A high proportion of Western liberals and leftists either sympathized with or directly supported the victory of Vietnamese nationalism under a Communist banner. They saw the victory of the Vietnamese as an anticolonial struggle for self-determination. Only a self-hating minority would similarly celebrate the defeat of America in Iraq under the banner of Sunni Salafi jihadism or Sadrist theocracy. A victory for the Baathists, ex- or otherwise, would be a victory for a species of fascism. A victory for either the Sunni jihadists or the Sadrists would be a victory for neofundamentalist Islam with ethnic colors but with strikingly opposed views on the future of Iraq. And in any case, they are not going to win. The United States, on leaving Iraq, will not be negotiating a treaty in Paris with a government with which it has been directly at war, and with other great powers as signatories. The United States will be leaving Iraq at the request of Iraq's elected governments, not at the point of Arab guns or bayonets. There will not be helicopters leaving the U.S. Embassy in Baghdad with people hanging on for fear of retribution. In Iraq, the United States has brought a genocidal regime to an end; in Vietnam the United States executed major war crimes that led directly or through collateral damage to mass civilian deaths.
The U.S. occupations of Germany, Japan, and Korea were apparently required reading for neophytes in the Coalition Provisional Authority bent on "nation-building" and "state-building" in Iraq. Whatever guidance these cases may have provided in dealing with war-torn and devastated economies or in occupations organized through the Pentagon, they were inept for guidance on Iraq's past and future. Germany, Japan, and Korea, like Vietnam, were homogeneous nation-states (and more homogeneous at the end of World War II than they had been before). Germany, Korea, and Vietnam experienced partition because of the Cold War, not because of internal ethnic or sectarian divisions. Germany, as it happened, was rebuilt in its west as a model federal democracy, but around a homogeneous people eager to avoid incorporation within the Soviet bloc. Japan was reconstructed with some of its old institutions, including its Emperor, and embarked on a long march to economic success. Germany and Japan had experienced modernization and fascism and had aggressively sought to carve out regional empires. In these respects they resembled Saddam's Iraq, but the latter had never developed a comparable industrial economy. Korea remains partitioned to this day, but much of its postwar history was under military dictatorship-hardly a model for what the United States should seek to pursue in Iraq. Above all, none of these cases warranted reconstruction as multinational or multireligious entities (Catholic-Protestant relations in Germany were nowhere near as venomous as those between Shia and Sunni factions in Iraq). Altogether these comparisons are not fruitful-except in reminding us that Iraq is primarily composed of three peoples, not one.
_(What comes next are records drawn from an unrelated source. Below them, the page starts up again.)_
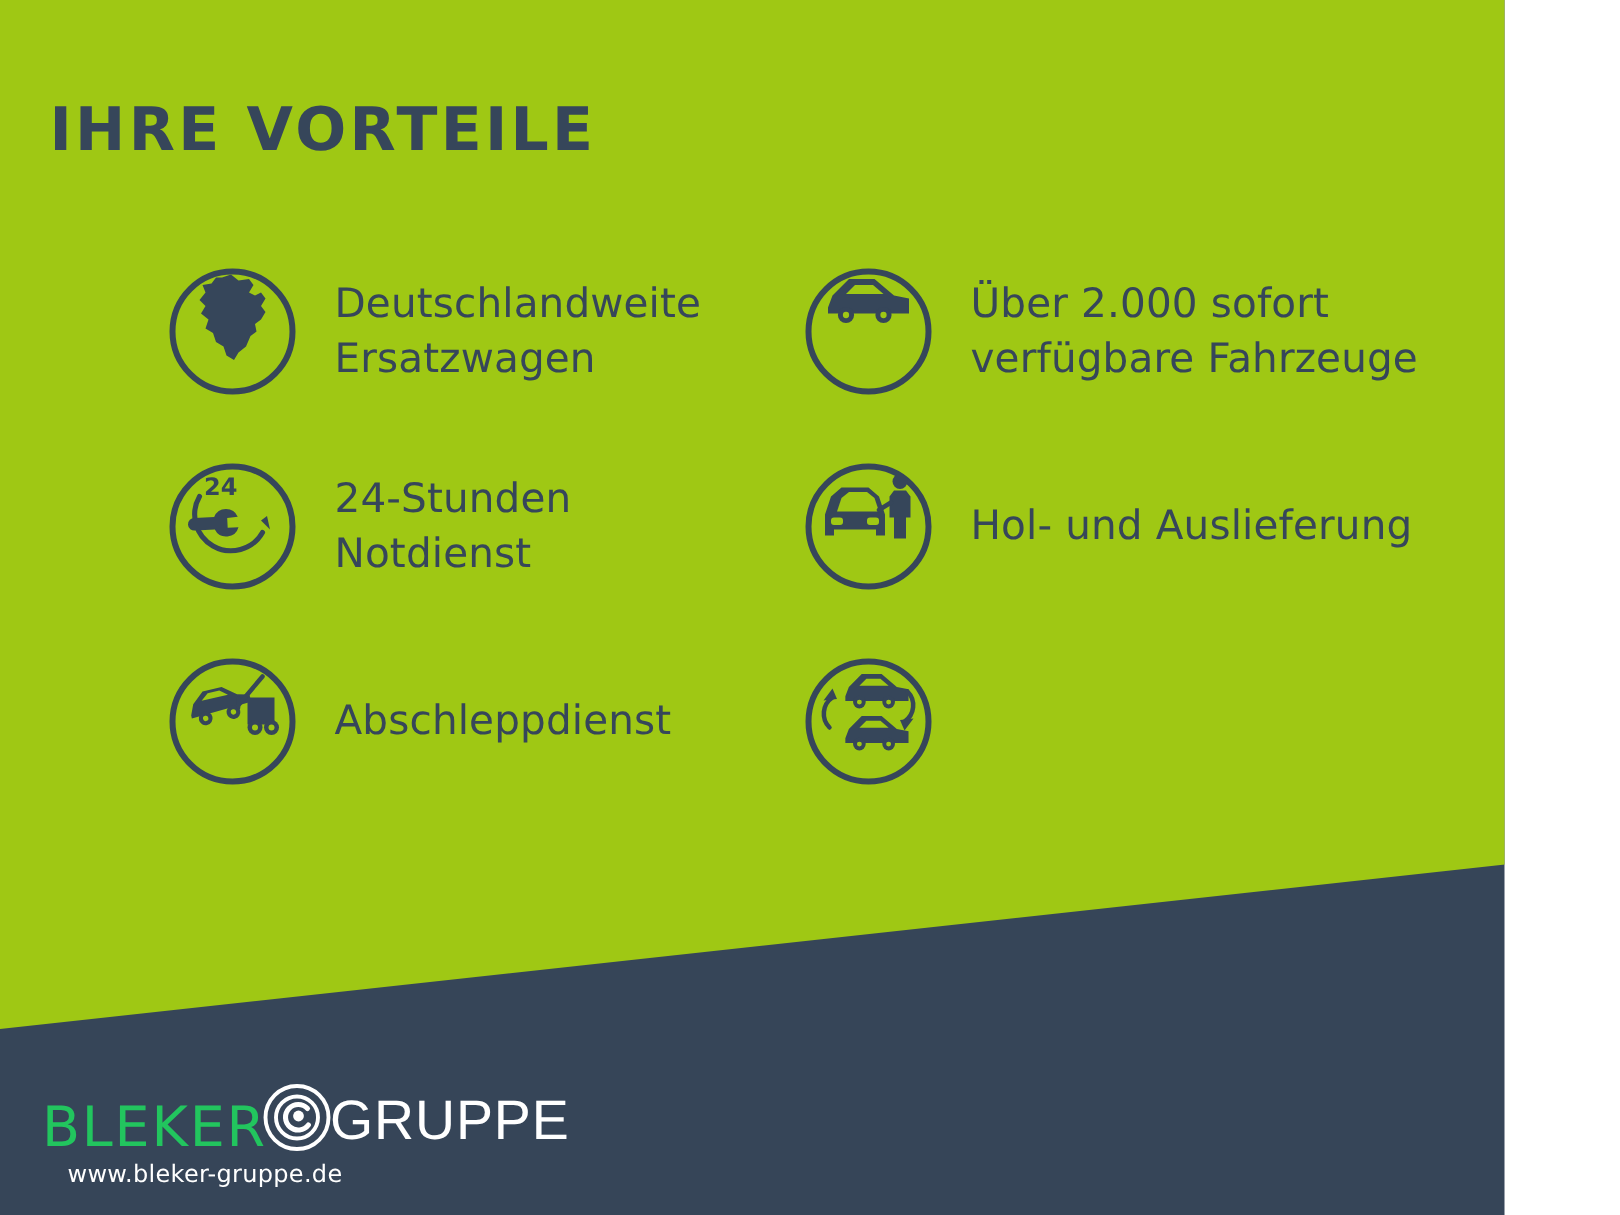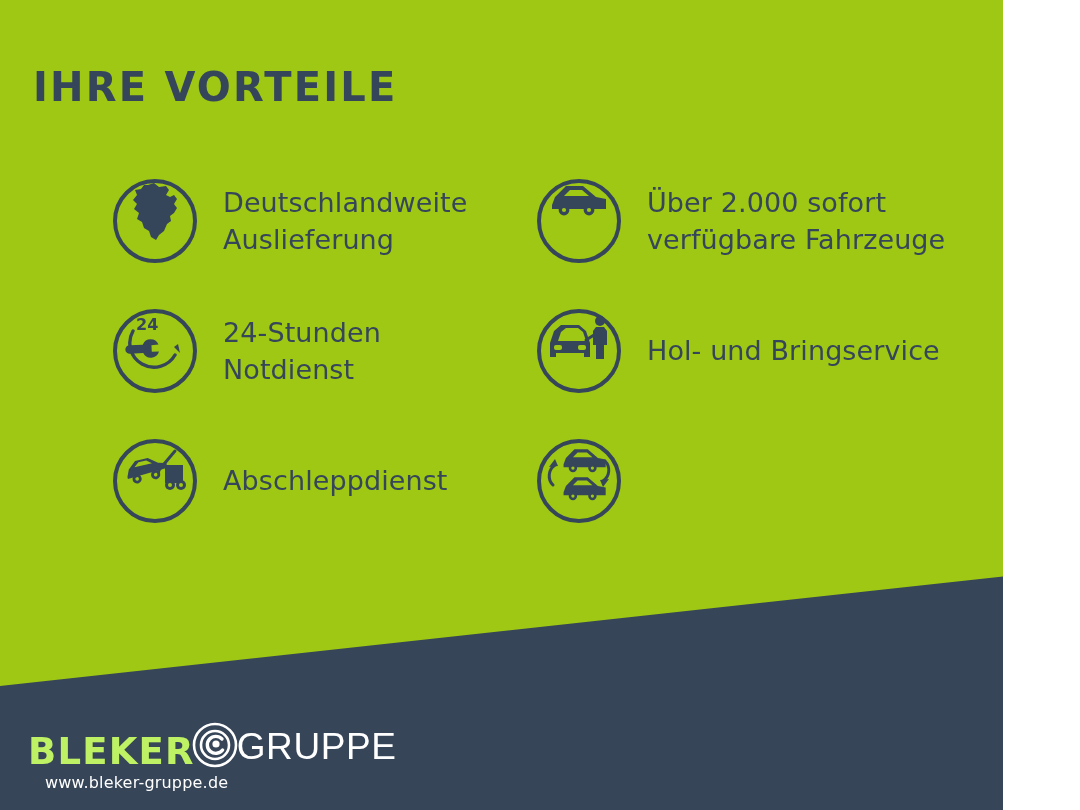--- a/index.html
+++ b/index.html
@@ -133,7 +133,7 @@
           </svg>
         </div>
         <div class="benefit-label">Deutschlandweite
-Auslieferung</div>
+Ersatzwagen</div>
       </div>
 
       <div class="benefit">

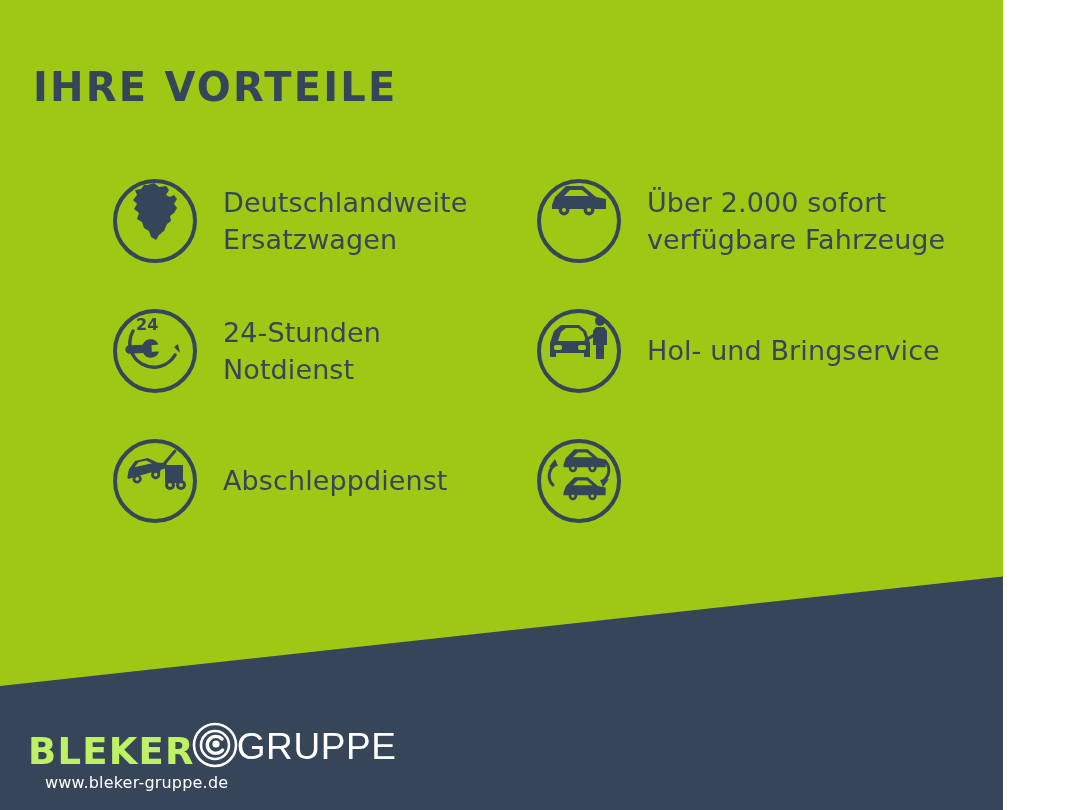--- a/index.html
+++ b/index.html
@@ -210,7 +210,7 @@
             <path fill="none" stroke="#36465A" stroke-width="3" stroke-linecap="round" d="M46 22 L38 27"></path>
           </svg>
         </div>
-        <div class="benefit-label">Hol- und Bringservice</div>
+        <div class="benefit-label">Hol- und Auslieferung</div>
       </div>
 
       <div class="benefit">

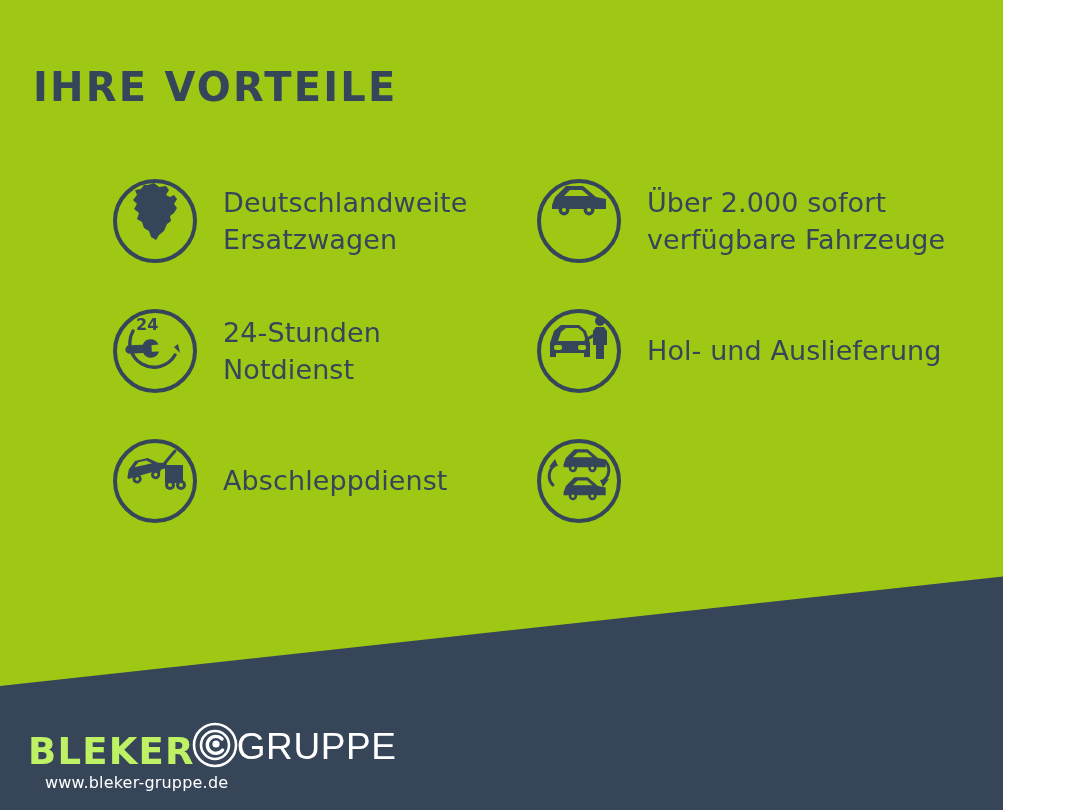--- a/index.html
+++ b/index.html
@@ -88,8 +88,8 @@
   }
   #logo-bleker {
     font-size: 37px;
-    font-weight: bold;
-    color: #bef264;
+    font-weight: normal;
+    color: #22c55e;
     letter-spacing: 1.2px;
     font-family: "DejaVu Sans", sans-serif;
     margin-top: 8px;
The United States intervened in the Balkans in the mid-1990s and restored the external boundaries of Bosnia-Herzegovina, which had seceded from Yugoslavia only to have its secession militarily contested both by Bosnian Serbs and by Serbia. After extensive ethnic expulsions and genocide, a three-way war was brought to an end through American military and diplomatic power, with some help from a divided European Union. In the Dayton Accords, American diplomats and lawyers forged a constitution for Bosnia-Herzegovina. They had earlier created a federation between the Bosniaks (Bosnian Muslims) and the Croats, and they combined this federation with Republika Srspka (the Serbian Republic). Three peoples were united in a confederation of two entities. One entity was a federation, the other a unitary state of Serbs. Power-sharing institutions and quotas for public office were established. Each entity had its own security powers. Implementing the settlement was to be overseen by an international High Representative, backed up by the armed might of NATO.
On the face of it Iraq and Bosnia have some similarities. Both have three major peoples. In each case the U.S. intervention was (eventually) supported by two peoples but enforced on a third (eventually). Genocide and ethnic expulsion (past and present) were used to justifY the two interventions, directly in one case (Bosnia), indirectly in the other (Iraq). Some have also suggested that a confederal division of Iraq might make sense and might even be stable if it were to be produced through negotiations among the major participants and enforced by foreign military power. Bosnia suggests this possibility. And it has been nonviolent since 1995.
But there similarities may end, although not necessarily instructive comparisons. The establishment and maintenance of the Dayton Accords have required a huge NATO troop presence in a small country (whose total population is less than that of the Kurdistan Region). Even if such an agreement could be engineered in Iraq, partition to create a three-unit confederation would not necessarily accomplish what most American advocates of partition want: a substantive withdrawal of American troops. As the conservative writer Max Boot has argued, "a serious partition plan of this kind would require an indefinite, long-term presence by our forces-at least 450,000 soldiers, if we are to have the same troop-to-civilian ratio as in Bosnia. Despite claims to the contrary by Henry Kissinger and others, it is hard to imagine that India or Indonesia would volunteer sizable numbers of their own troops to lessen our burden. They certainly have not done so in the past, notwithstanding considerable American pleading and arm-twisting. Yet without such outside supervision, any de facto partition would result not in less violence but in a great deal more, at least in the short run. We are not likely to see a test of Boot's claim in the last sentence.
The most important instructive lesson from the Balkans is this: Bosnia is still governed as an international protectorate, in which none of the entities enjoy fully meaningful self-government. In fact, Bosnia has all the global and European international organizations of a multilateralist's dreams present within it and directly engaged in its governance. Successive high commissioners have sought to recentralize in order to create what they invariably call a common state. In the process they have stripped each of the entities of their sovereignty and of their autonomy in security affairs. If they were free to reject this process the Bosnian Serbs would, and so might the Bosnian Croats. There are two reasons why the High Representative is obeyed. One is the sheer power of the foreign troop presence after an exhausting civil war (which on a per head basis almost certainly exceeded the scales of violence in postintervention Iraq). The other is the promise of admission to the European Union if Bosnia meets standards of compliance spelled out by the High Representative. Neither the stick nor the carrot to sustain this kind of system is available in Iraq, even if we were to conclude that it would be desirable.
There is another instructive lesson to be extracted from this comparison. In Bosnia an external partition was prevented, but its internal partitions were broadly respected. The Bosniaks and the Croats had wanted to secede from Yugoslavia, whereas the Serbs did not. So Bosnia obtained its independence through a contested secession and descended into a deep war because the losers from its secession sought to secede themselves-and used expulsions and genocide to clear their path. No directly comparable process has yet occurred in contemporary Iraq. Far from seceding, the Kurdistan Region has relinked with Iraq after Saddam, and neither Sunni nor Shia Arabs have sought to secede from Iraq. Iraq is being fought and struggled over, but so far no entity has sought to secede. Kurdistan reserves the right to secede in extremis. It will not do if its constitutional rights are implemented and respected. That is another reason the United States in its withdrawal should seek to protect Iraq's Constitution-and Kurdistan's rights. In so doing it will be heading off the dangers that might otherwise occur from a contested secession.